Of the 12 tracks that comprise Blue Film (4AD), Matthew Hemerlein’s remarkable debut album as the electropop project Lo-Fang, two are covers, both from unlikely sources. One, “Boris,” originally by female duo Boy, tells the story of a sleazy club owner who attempts to seduce a young musician. Its original iteration, sung in third person, is chilling, but Lo-Fang’s take, which replaces “he” with “I,” is menacing. Hemerlein’s slow, gender- and subject-reversed treatment renders the album’s other cover—”You’re the One That I Want,” from Grease—equally dark and startling: “you,” rather than “I,” need a man.
Sexual tensions run throughout Blue Film, which might seem like a given since “blue film” can refer to a porn flick, but Hemerlein, 30, insists the title was a coincidence. “Those two words just popped into my head,” the singer-songwriter says. It might also have something to do with the film from which Hemerlein drew inspiration, the Luc Besson drama The Big Blue (1988): “It has beautiful cinematography but goofy dialogue, kind of French and ’80s, about free-diving and true love and, for lack of a better term, dolphin sex.”

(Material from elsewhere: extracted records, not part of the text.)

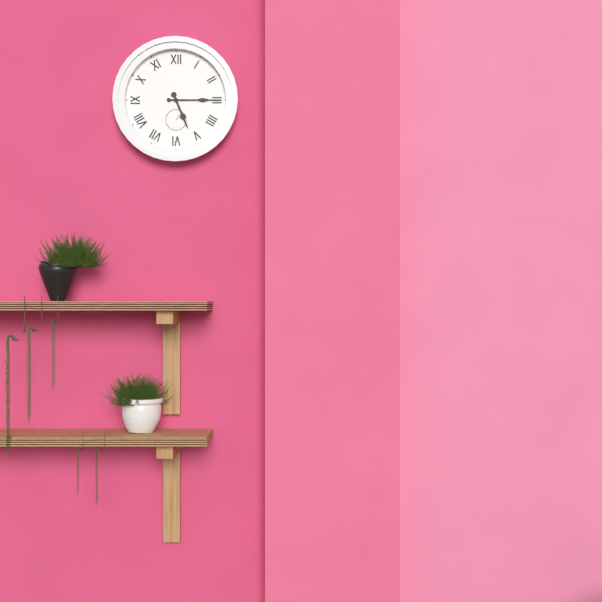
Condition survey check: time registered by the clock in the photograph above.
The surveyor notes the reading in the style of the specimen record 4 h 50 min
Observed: 5 h 15 min
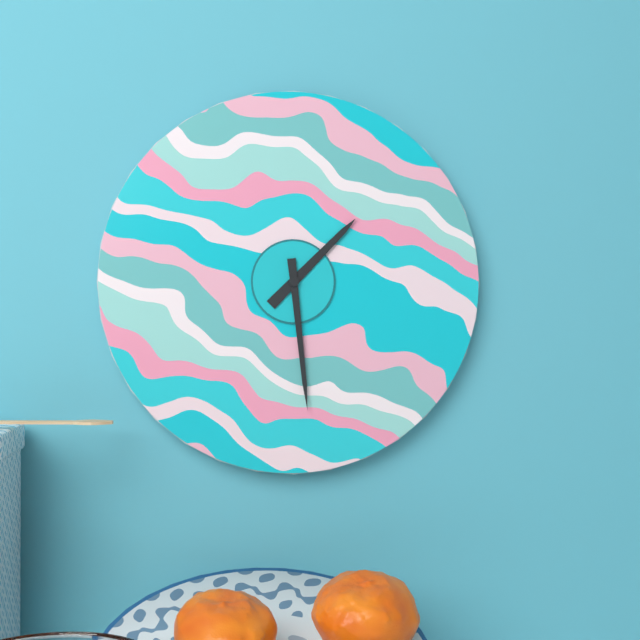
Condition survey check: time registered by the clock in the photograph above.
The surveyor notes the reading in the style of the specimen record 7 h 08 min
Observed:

Hemerlein moved to L.A. last year from Maryland, where he was home-schooled with his brother and sister. Growing up, it was mandatory that he play violin. “I explored a lot of different styles of music, coming from that classical background and keeping a hand in it, but not attempting to be a classical musician at all,” he recalls. Hemerlein sings and plays every instrument on Blue Film, an album equally catchy and tightly composed. Songs like “Look Away” and “#88” pit delicate, finger-plucked violin threads against expansive, elegant synth and cello lines, along with Hemerlein’s own melancholic vocals.
After studying humanities at college in New Orleans—”I didn’t finish, like a good philosophy student,” he quips—Hemerlein spent several years teaching music and traveling as far afield as Cambodia, London, Nashville, and Iceland, experiences that formed the basis for Blue Film‘s diverse arrangements. This year promises to be just as adventuresome, kicking off with a tour opening for Lorde. “It wasn’t like a vision quest,” Hemerlein says of his journey. “I’m just following the natural energy my life is taking, and trying to do stuff I find really interesting and feel ‘Clear eyes, full hearts’ awesome.”